I tend to stick with Ilford or Fuji, occasionally Agfa if I can get it. HP5 was definitely one of my favourites when I had darkroom access, but when handling film digitally I find it doesn't scan as well as many films.


----------



## motcon

i've used both and i must say, if hp5 had the traits of a human, i'd marry it.

normally loaded, i shoot it 320ei developed in pmk pyro. yummy negs.

it tolerates a great deal of pushing as well. i pushed it to just over 1200 with, to my surprise, great results.


----------



## kaboom

yap, gotta go with the flow. i find HP5 more predictable and more pleasing to the eye than TRI-x, altough the tri-x can be more contrasty, lending itself to interesting effects.
for general photography i'd take hp5 over trix any day, but i keep some of both in my bag.


----------



## nealjpage

I've really enjoyed Trixie--very easy to use.  HP5 was ok (I used a few rolls that I got free with some Ilford paper once) but I prefer the Kodak.


----------



## Mitica100

Gotta go with Ilford.


----------



## ksmattfish

I use both, and I'd bet $1,000,000 that no one on this forum, or most anywhere else, could tell which is which from my prints short of guessing, or prints where the borders shows the manufacturers' writing.


----------



## Alpha

TX's beauty really comes out in printing. But I still voted "other."


----------



## nealjpage

I guess this is a strange poll--my only criteria for prefering Tri-X over HP5 is that I think it's easier to work with and it's (or was) less money than the Ilford.


----------



## deanimator

I used Kodak´s Tri-X for many years, but then they changed the formula considerably several years ago...now it has maybe half the silver content. I had worked a long time to refine my chemicals, agitation, temperatures, times etc and got to know and love it. It still works but it´s not the same.

Nowdays I´m using Fuji Neopan...it seems to have similar characteristics to the previous Tri-X.


----------



## PhotoPhoenix

hp5 film is reallllyyyy nice.


----------



## Kahn10

I always proferred tri-x back when I shot a lot of 35mm b&w, I don't remember why I specifically preferred it to HP5, I just really liked tri-x deep tones and high contrast.


----------



## deanimator

Tri-X is not a high contrast film.

The formula changed significantly 5 or 6 years ago...less silver although Kodak refuse to go into details.
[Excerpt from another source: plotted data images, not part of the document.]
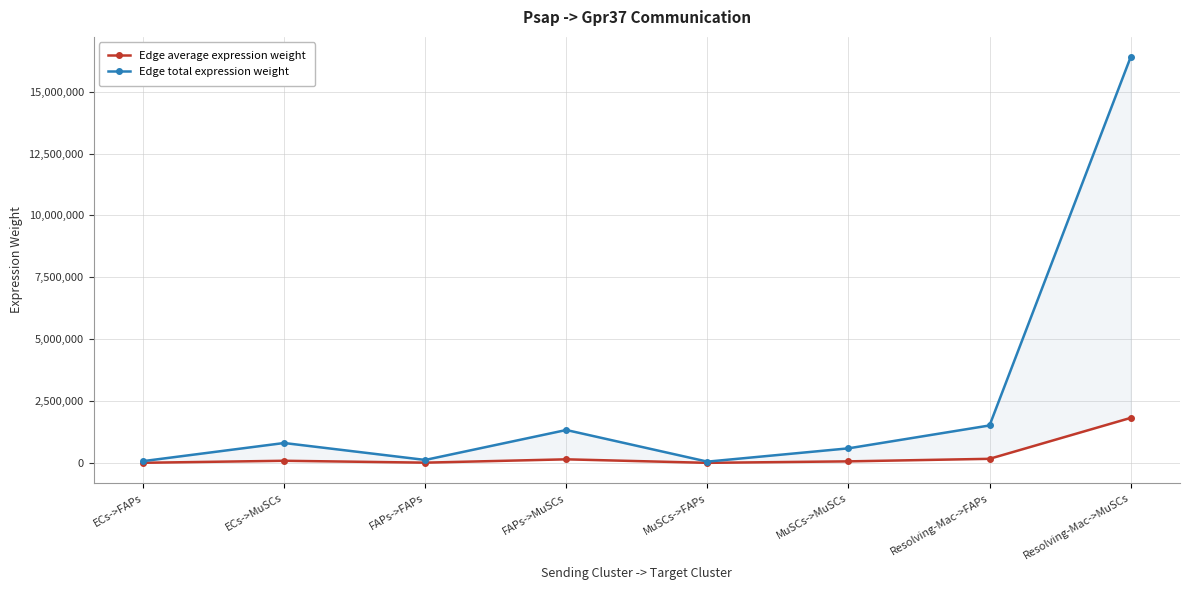

The Edge average expression weight series shows 65791.4 at MuSCs->MuSCs. True or false?

True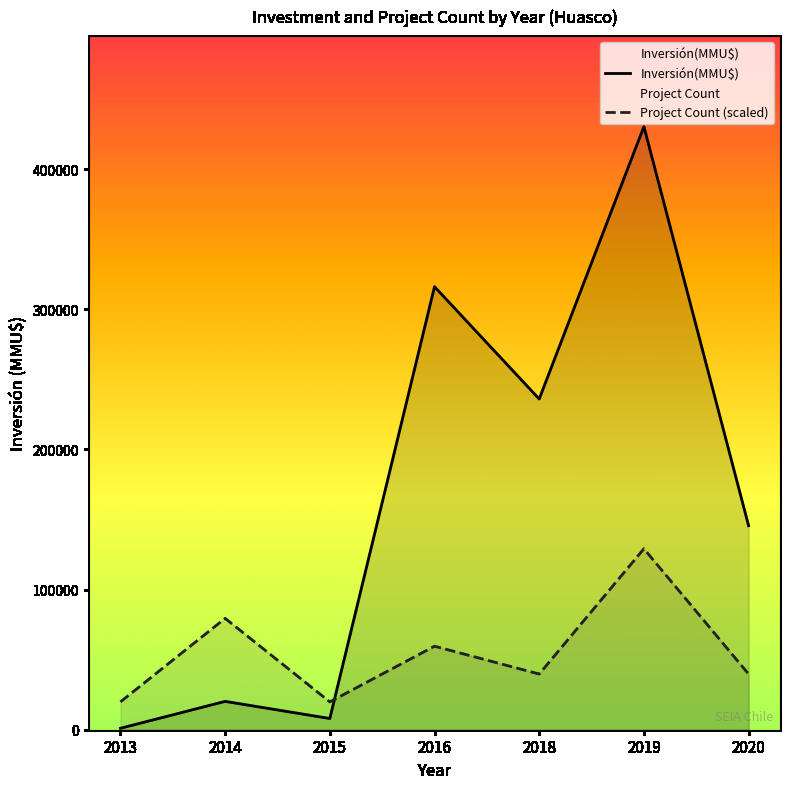

List the series in order of their peak value, highest first.

Inversión(MMU$), Project Count (scaled)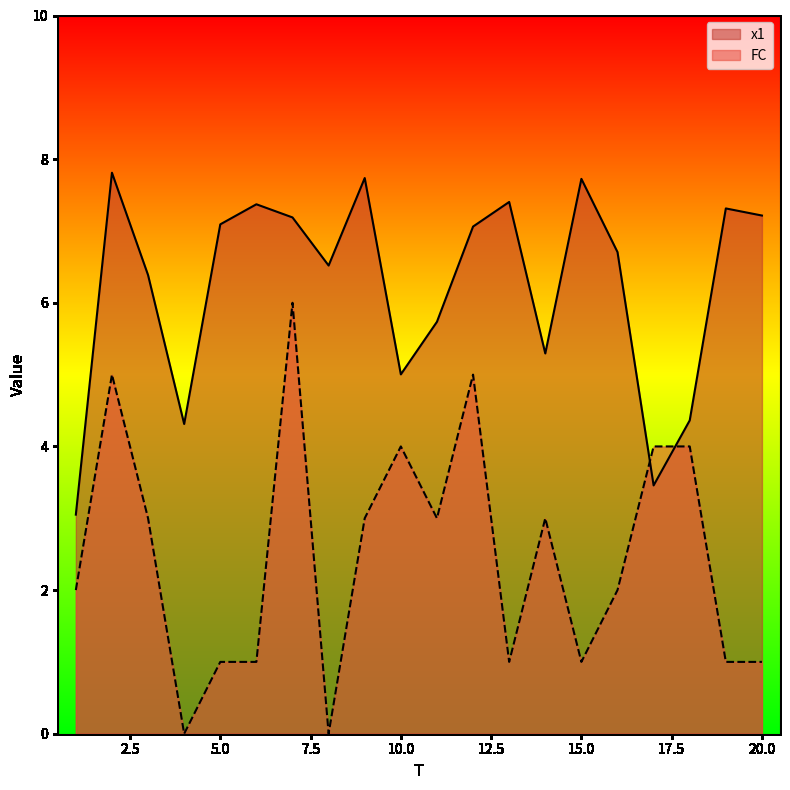

True or false: x1 has more than 1 points higher than both neighbors.

True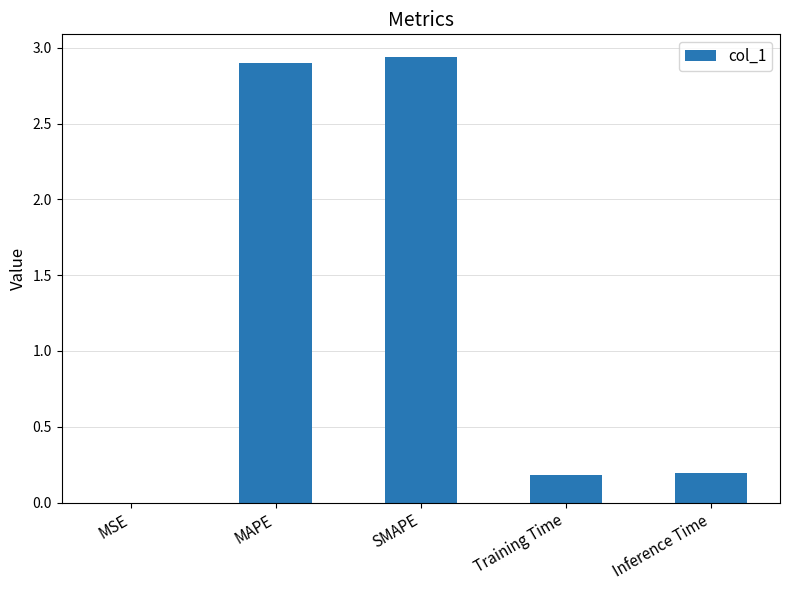

The chart shows a value of 2.9 at MAPE. True or false?

True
Many photographers I know either stocked up on thousands of rolls of the original (deep frozen) or moved away to HP5 or Fuji Neopan. 

A few good alternatives with similar properties can be obtained from the Czech and Polish manufacturers.


----------



## jstuedle

I always liked Tri-X, but it seems Kodak has lessened the quality standard they set so many years ago. I still like it, and voted for it, but it's more because old habits die hard. It's not the same film I grew up with.


----------